At the very least, you should aim to have an emergency fund with three months' worth of living expenses. Amassing enough to cover six months of expenses would be even more ideal and would give you a dose of added protection. Fail to put some money in the bank, and you'll have no choice but to resort to credit card debt should you lose your job, fall ill, or encounter a whopper of a bill that your regular paycheck can't cover. And that could set the stage for a pretty bad year, financially speaking.
2. Not contributing to a tax-advantaged retirement plan
We all know that it's important to save for retirement, and we all know that it's best to take steps to lower our taxes. But if you don't contribute to a retirement plan next year, you'll fail on both fronts. In 2018, you can put up to $18,500 into your 401(k) if you're under 50. If you're 50 or older, you get a $6,000 catch-up that raises this limit to $24,500.
Don't have an employer-sponsored plan? No problem. You can still open an IRA and save for retirement that way. The annual contribution limits for next year are $5,500 for workers under 50, and $6,500 for those 50 and over.
How much can you shave off your tax bill by contributing to either type of account? Well, it depends on your effective tax rate, but if that rate is 30%, and you set aside $5,000 for the year, you'll save yourself $1,500, just like that. Plus, the money you put into your account will get to grow on a tax-deferred basis, which means you won't pay taxes on your investment gains until the time comes to take withdrawals in retirement. Talk about a win-win.
3. Shying away from stocks
If you're socking away money for retirement, you're already off to a pretty good start. But if you're not investing that money wisely, you're doing it -- and yourself -- a disservice. A Wells Fargo study released last year found that 60% of Americans are investing too conservatively for retirement and are risking not having enough income to fund their golden years.
If you've been avoiding stocks in your portfolio, it's time to change your strategy. Though it's true that bonds are a more stable investment than stocks, they'll also give you a much lower return over time.
Check out the following table, which highlights the difference between a stock-focused retirement portfolio versus two safer approaches:
As you can see, going heavy on bonds instead of stocks could cost you $344,000 in retirement income. And that's a lot of money to potentially give up.
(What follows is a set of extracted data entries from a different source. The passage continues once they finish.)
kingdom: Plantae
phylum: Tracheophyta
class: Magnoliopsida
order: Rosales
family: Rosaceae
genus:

4. Racking up credit card debt
It's not a secret that credit card debt can wreak havoc on your finances, yet consumer debt recently reached an all-time high in the U.S. If you want to come out ahead financially in 2018, then the last thing you should do is charge up a storm on your credit card and carry that balance indefinitely. Not only will doing so cost you a boatload in interest charges, but it could also lower your credit score in the process. That means that when the time comes to borrow money responsibly, such as for a mortgage, you'll be less likely to get approved or less likely to snag the best rates out there.
5. Buying too much house
It's estimated that a good 39 million Americans can't actually afford their homes. Though it's natural to want the nicest house on the block with the best amenities available, think twice before you purchase a home you know you'll struggle to keep up with.
As a general rule, your housing costs (including your property taxes and insurance) should never exceed 30% of your take-home pay. To further protect yourself, factor maintenance costs into that percentage so that you have more wiggle room in your budget for other things that inevitably creep up, whether it's healthcare expenses or auto repairs. Taking on too much house could put you in a position where you're struggling to keep up with your remaining bills, so resist the urge to buy that mini mansion, and adjust your expectations accordingly.
A new year means a new chance to improve your financial picture. Avoid these money-crushing mistakes, and you'll be better positioned to come out ahead in 2018.